Testing devices that drown out the roar.


Mack's SafeSound Earplugs.  

The neighbors are blasting the Red Hot Chili Peppers—and this time I’m ready. Earplugs first. Mack’s SafeSound plugs ($3.22, Duane Reade) slide smoothly into my ears. But there’s a weird crackling as the foam expands, and it feels like they might fall out. AOSafety plugs ($3.45) fit better, but neither pair muffles the bass.

Next up: Bose noise-canceling headphones ($299.95, Hammacher Schlemmer), which detect incoming noise and emit a mirror-image sound. They stop most of the music.

Bose QuietComfort Noise Cancelling Headphones.  

I even doze off for a while, but I can’t see spending the night in this bulky headset. A pair of Peltor shooting muffs ($19.50, L.L. Bean), the kind used at gun ranges, is even bulkier—I look like an air-traffic controller. But the silence is total: I’m reduced to lip-reading. Finally, I try the if-you-can’t-silence-them-join-them solution: white noise. The Sharper Image CD/ Radio & Sound Soother ($229.95) has some impressive simulations. One replicates a distant urban bustle—hardly the point. There are more soothing sounds as well, but you can’t adjust or mix them to your liking.

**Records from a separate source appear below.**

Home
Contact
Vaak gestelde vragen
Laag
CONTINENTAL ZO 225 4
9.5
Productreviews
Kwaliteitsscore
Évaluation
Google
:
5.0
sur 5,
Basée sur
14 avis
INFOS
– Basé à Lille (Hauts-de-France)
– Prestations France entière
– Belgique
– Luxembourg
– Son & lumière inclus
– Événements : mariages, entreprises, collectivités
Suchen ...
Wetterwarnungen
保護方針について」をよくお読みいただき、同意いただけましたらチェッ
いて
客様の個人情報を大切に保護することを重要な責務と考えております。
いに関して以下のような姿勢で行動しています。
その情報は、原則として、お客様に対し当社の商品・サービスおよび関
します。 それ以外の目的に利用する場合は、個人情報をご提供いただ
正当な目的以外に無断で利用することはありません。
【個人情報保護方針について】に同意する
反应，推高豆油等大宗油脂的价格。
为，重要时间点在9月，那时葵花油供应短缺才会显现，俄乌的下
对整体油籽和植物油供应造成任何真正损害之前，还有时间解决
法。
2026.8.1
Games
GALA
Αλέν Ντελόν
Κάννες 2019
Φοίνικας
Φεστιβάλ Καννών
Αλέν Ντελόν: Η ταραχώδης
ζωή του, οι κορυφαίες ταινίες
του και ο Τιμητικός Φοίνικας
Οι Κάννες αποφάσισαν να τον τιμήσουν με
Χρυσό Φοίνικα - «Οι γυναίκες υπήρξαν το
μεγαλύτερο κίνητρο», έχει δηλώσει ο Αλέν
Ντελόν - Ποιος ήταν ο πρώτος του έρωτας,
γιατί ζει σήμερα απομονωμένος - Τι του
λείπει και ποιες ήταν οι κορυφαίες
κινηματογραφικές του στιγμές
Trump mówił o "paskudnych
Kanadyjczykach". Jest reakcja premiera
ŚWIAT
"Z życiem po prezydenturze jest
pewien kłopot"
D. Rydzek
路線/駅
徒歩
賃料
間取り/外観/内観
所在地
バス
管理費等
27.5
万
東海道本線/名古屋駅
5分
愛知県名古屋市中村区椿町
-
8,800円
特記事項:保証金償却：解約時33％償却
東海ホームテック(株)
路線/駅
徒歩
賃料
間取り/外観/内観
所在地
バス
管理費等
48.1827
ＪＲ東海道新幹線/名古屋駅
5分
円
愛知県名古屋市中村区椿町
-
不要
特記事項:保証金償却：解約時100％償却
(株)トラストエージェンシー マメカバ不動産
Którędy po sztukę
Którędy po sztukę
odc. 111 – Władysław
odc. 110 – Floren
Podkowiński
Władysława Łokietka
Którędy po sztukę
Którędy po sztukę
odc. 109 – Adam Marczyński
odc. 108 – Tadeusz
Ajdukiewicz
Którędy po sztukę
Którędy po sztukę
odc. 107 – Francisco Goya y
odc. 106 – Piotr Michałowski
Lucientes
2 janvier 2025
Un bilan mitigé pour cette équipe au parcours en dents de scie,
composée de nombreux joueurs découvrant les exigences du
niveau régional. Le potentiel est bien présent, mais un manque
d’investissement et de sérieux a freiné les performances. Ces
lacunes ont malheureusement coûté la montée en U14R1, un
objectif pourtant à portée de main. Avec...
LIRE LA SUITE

Marsona 1288 Sound Conditioner.  

The Marsona Sound Conditioner ($129.95, Hammacher Schlemmer) is more flexible. With Surf2 as my background, I add in Gulls and Loons. The mix is about as relaxing as Atlantic City. After rejecting Owls, Frogs, and Trains, I settle on the whoosh of Waterfall. It’s all I can hear—and that’s the point.